Ocean warming is one of the major indicators of monitoring the state and evolution of climate change (von Schuckmann et al., 2016). The OSR7 is tackling this indicator aiming to regionalize capacities for reporting on ocean warming (see de Pascual-Collar et al. in OSR7 Chap. 2), while developing a multi-product approach based on data from observations and ocean reanalysis systems for the Iberia–Biscay–Ireland region. Over the period 1993–2021, the results reveal that the upper near-surface layer of the ocean (0–150 m) is dominated by natural variations at the interannual to decadal scale and that the long-term ocean warming trend is emerging in the intermediate to deep-ocean layers (> 150 m) in this region. This trend amounts to about 50 % of the global ocean warming trend and is strongly affected by interannual- to decadal-scale variations. Moreover, the study could elevate the major players of these changes that are linked to the Sub-Arctic Intermediate Water and Mediterranean Outflow Water variations, leveraging the role of major characteristics of the ocean in redistributing heat and hence triggering regional variations of ocean warming remotely, i.e., from the Mediterranean Sea and the North Atlantic Ocean.
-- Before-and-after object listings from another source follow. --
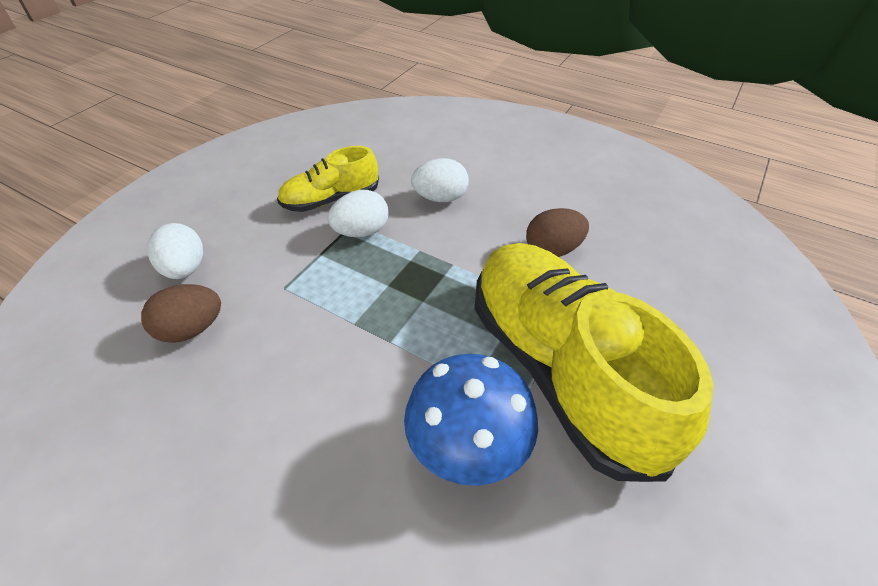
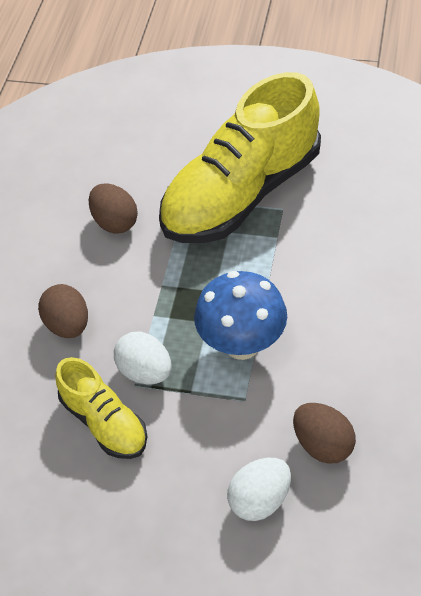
camera: 105 degrees left, 5 degrees up
blue mushroom [404,354,538,486] -> blue mushroom moved to [194,271,287,360]
white egg [411,158,469,202] -> brown egg [38,284,88,338]

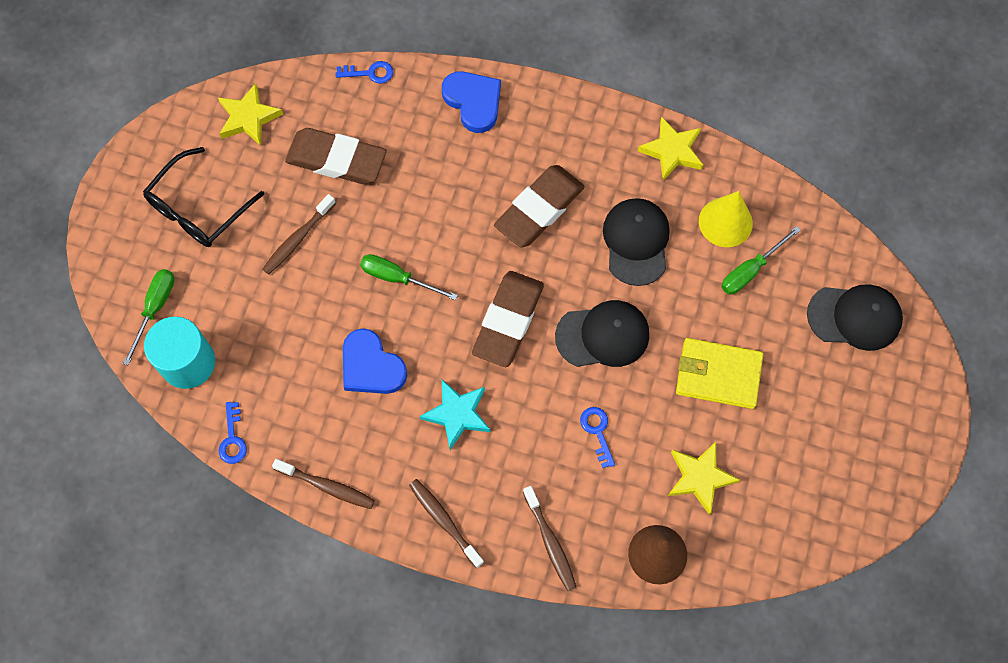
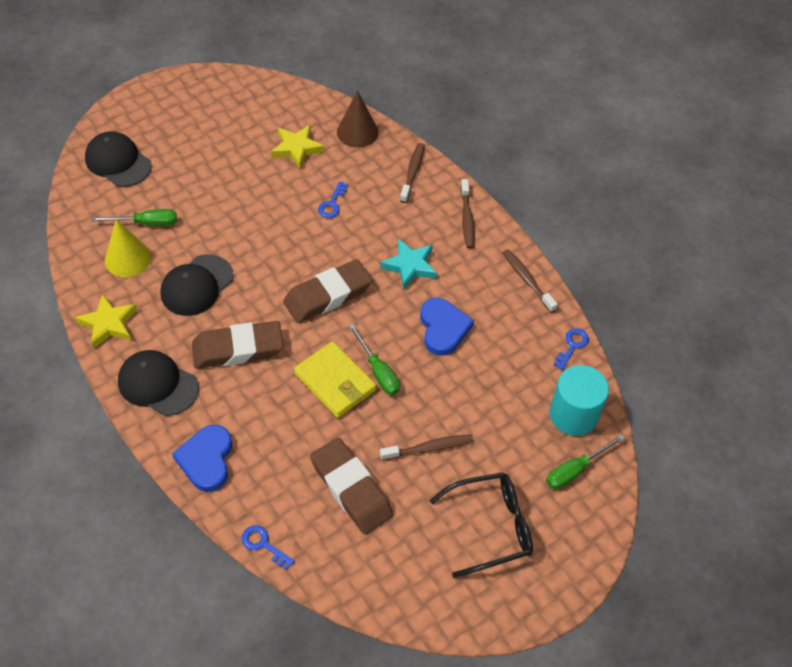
camera: 145 degrees left, 15 degrees down
yellow star [218,83,283,146] -> none
black cap [555,300,649,367] -> black cap moved to [118,350,199,416]
yellow wallet [676,338,763,409] -> yellow wallet moved to [294,341,376,418]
In OSR7, a new scientific method has been developed for monitoring coastal upwelling, a process which is a major communicator between offshore waters and coastal ecosystems (see Lorente et al. in OSR7 Chap. 2). Any change in coastal upwelling can have implications for, for example, water quality, fisheries, and aquaculture production in coastal areas (Sydeman et al., 2014). The method incorporates information on ocean currents, wind, sea level pressure, and sea surface temperature, and it has been developed based on various data products ranging from direct coastal observations provided by a high-frequency radar (HFR), buoy measurements, and ocean reanalysis. Two pilot areas have been chosen, i.e., the northwestern Iberian Peninsula and the Bay of Biscay. This new indicator, the so-called coastal upwelling index, has been scientifically tested in OSR7, and its proof of concept revealed that this new method can be used for direct upwelling monitoring over any coastal area of the global ocean.
The OSR7 has also analyzed the interference of extreme events with ocean processes, like the coastal upwelling of the Balearic Islands (see Mourre et al. in OSR7 Chap. 4), and has demonstrated the implications of long-lasting storms of record strength on the ocean and coasts. In November 2021, an intense and long-lasting storm named “Blas” hit the area of the Balearic Islands, which resulted in intense upwelling along the northwestern coasts of the islands of Mallorca and Ibiza, as well as a reversal of the regional current system. These record implications have in turn resulted in extreme cold coastal surface temperatures up to 6 ∘C colder than usual. This study demonstrates the benefits of operational oceanography for the characterization of extreme events through the provision of time series of high-resolution modeling results in coastal areas.
Change in ocean salinity can have important implications for ocean density and ocean currents, the water cycle, and ocean biodiversity. The OSR7 has tackled an important indicator based on ocean salinity in the Mediterranean Sea during the last decades using Copernicus Marine reanalysis and observation products (see Aydogdu et al. in OSR7 Chap. 2). The results show that, overall, salinity has increased in the upper (< 300 m) Mediterranean Sea at particularly strong rates in the eastern basin. A similar analysis has been performed for the Baltic Sea area (see Raudsepp et al. in OSR7 Chap. 2). Particularly, freshwater content has been calculated from the Copernicus Marine regional reanalysis, which allows monitoring the specific hydro-physical conditions of each sub-basin of the Baltic Sea. Results show that the total freshwater content in the Baltic Sea shows a steady decrease on average over the past 2 decades. However, at the regional scale, changes in freshwater content are not spatially uniform and are affected in the Baltic Sea by different processes, such as changes in ocean circulation, precipitation, river runoff, and sea ice formation. For example, the Gulf of Bothnia shows a freshwater content increase, and the freshwater content in the Baltic proper decreased over the past 2 decades.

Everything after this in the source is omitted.